Your task is to repeat the lines below exactly, excluding any pictures they contain.

▽

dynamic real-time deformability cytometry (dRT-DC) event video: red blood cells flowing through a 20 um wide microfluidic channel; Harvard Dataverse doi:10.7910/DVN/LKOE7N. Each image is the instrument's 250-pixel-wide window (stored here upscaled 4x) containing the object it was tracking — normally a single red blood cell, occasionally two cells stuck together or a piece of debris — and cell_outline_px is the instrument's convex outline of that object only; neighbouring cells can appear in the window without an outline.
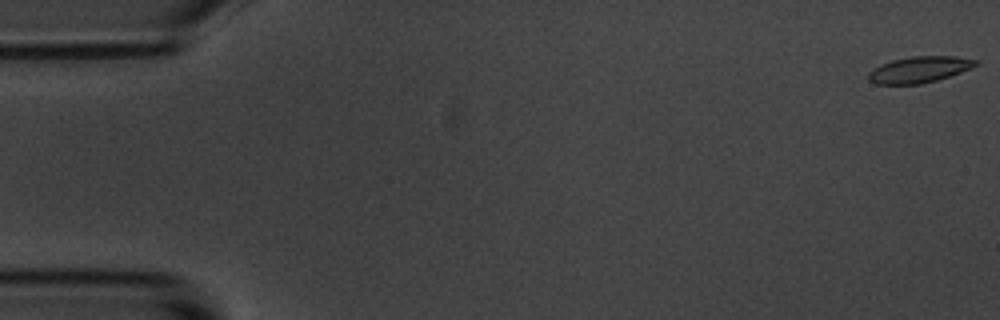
{"species": "common noctule bat (a hibernating species)", "species_latin": "Nyctalus noctula", "temperature_condition": "room temperature", "stored_images_in_passage": 4, "camera_frame_rate_fps": 3000, "um_per_image_px": 0.085, "animal": {"sex": "male", "body_mass_g": 20.1, "forearm_length_mm": 53.5}, "frame": {"image": 1, "passage_image": 1, "time_ms": 0.0, "image_size_px": [1000, 320], "cell_outline_px": [[980, 64], [960, 72], [936, 80], [920, 84], [876, 84], [868, 80], [868, 72], [872, 68], [880, 64], [892, 60], [912, 56], [956, 56], [976, 60]], "centroid_in_image_um": [78.1, 5.91], "position_along_channel_um": 6.9, "area_um2": 16.36}}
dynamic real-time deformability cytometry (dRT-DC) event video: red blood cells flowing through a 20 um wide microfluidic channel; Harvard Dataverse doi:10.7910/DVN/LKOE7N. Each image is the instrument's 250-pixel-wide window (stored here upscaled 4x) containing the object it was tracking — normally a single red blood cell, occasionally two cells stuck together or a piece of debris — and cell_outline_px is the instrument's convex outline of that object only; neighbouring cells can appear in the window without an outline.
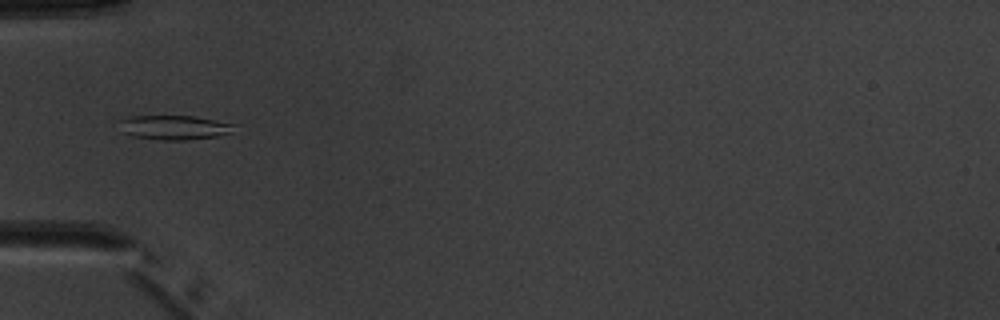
{"species": "common noctule bat (a hibernating species)", "species_latin": "Nyctalus noctula", "temperature_condition": "warm", "stored_images_in_passage": 5, "camera_frame_rate_fps": 3000, "um_per_image_px": 0.085, "animal": {"sex": "male", "body_mass_g": 20.1, "forearm_length_mm": 53.5}, "frame": {"image": 1, "passage_image": 5, "time_ms": 4.667, "image_size_px": [1000, 320], "cell_outline_px": [[236, 124], [232, 132], [216, 136], [184, 140], [160, 140], [132, 136], [120, 132], [120, 120], [132, 116], [196, 116]], "centroid_in_image_um": [14.79, 10.83], "position_along_channel_um": 70.2, "area_um2": 16.36}}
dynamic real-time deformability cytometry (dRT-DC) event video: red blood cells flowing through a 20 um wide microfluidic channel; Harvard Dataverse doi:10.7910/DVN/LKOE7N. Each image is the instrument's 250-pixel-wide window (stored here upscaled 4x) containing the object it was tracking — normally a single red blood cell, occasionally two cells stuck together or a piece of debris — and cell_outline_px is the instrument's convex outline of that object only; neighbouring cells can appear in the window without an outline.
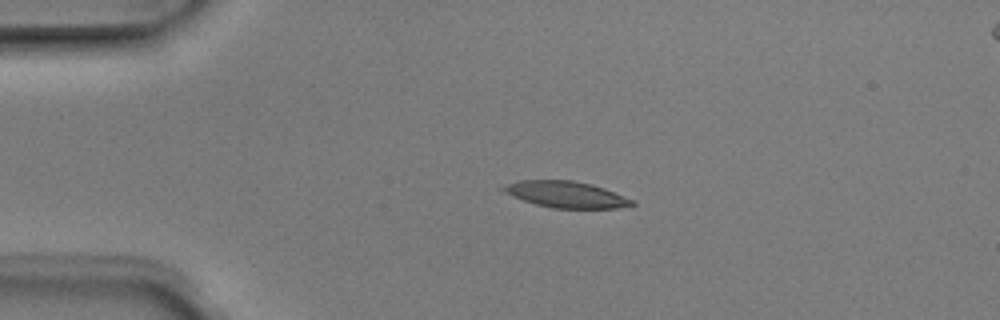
{"species": "Egyptian fruit bat (a non-hibernating species)", "species_latin": "Rousettus aegyptiacus", "temperature_condition": "room temperature", "stored_images_in_passage": 4, "camera_frame_rate_fps": 3000, "um_per_image_px": 0.085, "animal": {"sex": "male"}, "frame": {"image": 1, "passage_image": 3, "time_ms": 0.667, "image_size_px": [1000, 320], "cell_outline_px": [[636, 204], [616, 208], [552, 208], [536, 204], [524, 200], [504, 192], [500, 188], [508, 184], [520, 180], [572, 180], [592, 184], [604, 188], [636, 200]], "centroid_in_image_um": [48.17, 16.53], "position_along_channel_um": 36.8, "area_um2": 19.65}}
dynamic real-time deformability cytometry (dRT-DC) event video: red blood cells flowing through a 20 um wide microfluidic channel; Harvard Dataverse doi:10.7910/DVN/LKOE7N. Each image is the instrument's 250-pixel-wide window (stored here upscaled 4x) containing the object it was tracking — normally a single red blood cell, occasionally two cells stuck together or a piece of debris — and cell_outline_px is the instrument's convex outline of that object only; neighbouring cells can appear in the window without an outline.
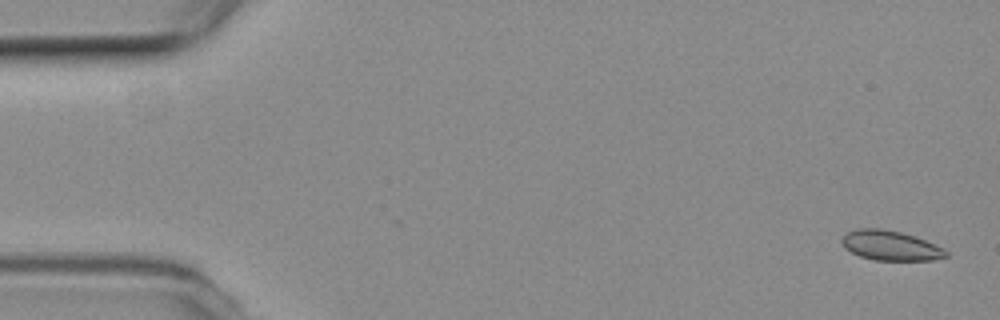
{"species": "common noctule bat (a hibernating species)", "species_latin": "Nyctalus noctula", "temperature_condition": "room temperature", "stored_images_in_passage": 53, "camera_frame_rate_fps": 3000, "um_per_image_px": 0.085, "animal": {"sex": "female", "body_mass_g": 19.3, "forearm_length_mm": 54.1}, "frame": {"image": 1, "passage_image": 1, "time_ms": 0.0, "image_size_px": [1000, 320], "cell_outline_px": [[948, 256], [932, 260], [876, 260], [860, 256], [844, 248], [840, 240], [848, 232], [856, 228], [880, 228], [900, 232], [916, 236], [944, 248], [948, 252]], "centroid_in_image_um": [75.69, 20.86], "position_along_channel_um": 9.3, "area_um2": 18.09}}
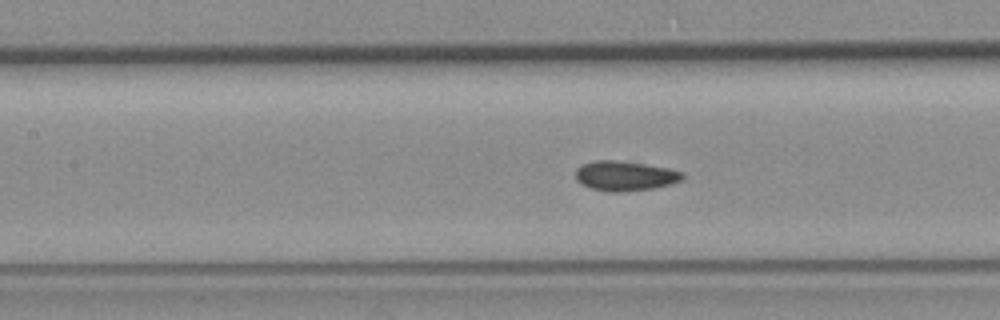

△

### Output
dynamic real-time deformability cytometry (dRT-DC) event video: red blood cells flowing through a 20 um wide microfluidic channel; Harvard Dataverse doi:10.7910/DVN/LKOE7N. Each image is the instrument's 250-pixel-wide window (stored here upscaled 4x) containing the object it was tracking — normally a single red blood cell, occasionally two cells stuck together or a piece of debris — and cell_outline_px is the instrument's convex outline of that object only; neighbouring cells can appear in the window without an outline.
{"species": "common noctule bat (a hibernating species)", "species_latin": "Nyctalus noctula", "temperature_condition": "room temperature", "stored_images_in_passage": 4, "camera_frame_rate_fps": 3000, "um_per_image_px": 0.085, "animal": {"sex": "male", "body_mass_g": 20.1, "forearm_length_mm": 53.5}, "frame": {"image": 1, "passage_image": 1, "time_ms": 0.0, "image_size_px": [1000, 320], "cell_outline_px": [[980, 64], [960, 72], [936, 80], [920, 84], [876, 84], [868, 80], [868, 72], [872, 68], [880, 64], [892, 60], [912, 56], [956, 56], [976, 60]], "centroid_in_image_um": [78.1, 5.91], "position_along_channel_um": 6.9, "area_um2": 16.36}}
dynamic real-time deformability cytometry (dRT-DC) event video: red blood cells flowing through a 20 um wide microfluidic channel; Harvard Dataverse doi:10.7910/DVN/LKOE7N. Each image is the instrument's 250-pixel-wide window (stored here upscaled 4x) containing the object it was tracking — normally a single red blood cell, occasionally two cells stuck together or a piece of debris — and cell_outline_px is the instrument's convex outline of that object only; neighbouring cells can appear in the window without an outline.
{"species": "common noctule bat (a hibernating species)", "species_latin": "Nyctalus noctula", "temperature_condition": "warm", "stored_images_in_passage": 5, "camera_frame_rate_fps": 3000, "um_per_image_px": 0.085, "animal": {"sex": "male", "body_mass_g": 20.1, "forearm_length_mm": 53.5}, "frame": {"image": 1, "passage_image": 5, "time_ms": 4.667, "image_size_px": [1000, 320], "cell_outline_px": [[236, 124], [232, 132], [216, 136], [184, 140], [160, 140], [132, 136], [120, 132], [120, 120], [132, 116], [196, 116]], "centroid_in_image_um": [14.79, 10.83], "position_along_channel_um": 70.2, "area_um2": 16.36}}
dynamic real-time deformability cytometry (dRT-DC) event video: red blood cells flowing through a 20 um wide microfluidic channel; Harvard Dataverse doi:10.7910/DVN/LKOE7N. Each image is the instrument's 250-pixel-wide window (stored here upscaled 4x) containing the object it was tracking — normally a single red blood cell, occasionally two cells stuck together or a piece of debris — and cell_outline_px is the instrument's convex outline of that object only; neighbouring cells can appear in the window without an outline.
{"species": "Egyptian fruit bat (a non-hibernating species)", "species_latin": "Rousettus aegyptiacus", "temperature_condition": "room temperature", "stored_images_in_passage": 4, "camera_frame_rate_fps": 3000, "um_per_image_px": 0.085, "animal": {"sex": "male"}, "frame": {"image": 1, "passage_image": 3, "time_ms": 0.667, "image_size_px": [1000, 320], "cell_outline_px": [[636, 204], [616, 208], [552, 208], [536, 204], [524, 200], [504, 192], [500, 188], [508, 184], [520, 180], [572, 180], [592, 184], [604, 188], [636, 200]], "centroid_in_image_um": [48.17, 16.53], "position_along_channel_um": 36.8, "area_um2": 19.65}}
dynamic real-time deformability cytometry (dRT-DC) event video: red blood cells flowing through a 20 um wide microfluidic channel; Harvard Dataverse doi:10.7910/DVN/LKOE7N. Each image is the instrument's 250-pixel-wide window (stored here upscaled 4x) containing the object it was tracking — normally a single red blood cell, occasionally two cells stuck together or a piece of debris — and cell_outline_px is the instrument's convex outline of that object only; neighbouring cells can appear in the window without an outline.
{"species": "common noctule bat (a hibernating species)", "species_latin": "Nyctalus noctula", "temperature_condition": "room temperature", "stored_images_in_passage": 53, "camera_frame_rate_fps": 3000, "um_per_image_px": 0.085, "animal": {"sex": "female", "body_mass_g": 19.3, "forearm_length_mm": 54.1}, "frame": {"image": 1, "passage_image": 1, "time_ms": 0.0, "image_size_px": [1000, 320], "cell_outline_px": [[948, 256], [932, 260], [876, 260], [860, 256], [844, 248], [840, 240], [848, 232], [856, 228], [880, 228], [900, 232], [916, 236], [944, 248], [948, 252]], "centroid_in_image_um": [75.69, 20.86], "position_along_channel_um": 9.3, "area_um2": 18.09}}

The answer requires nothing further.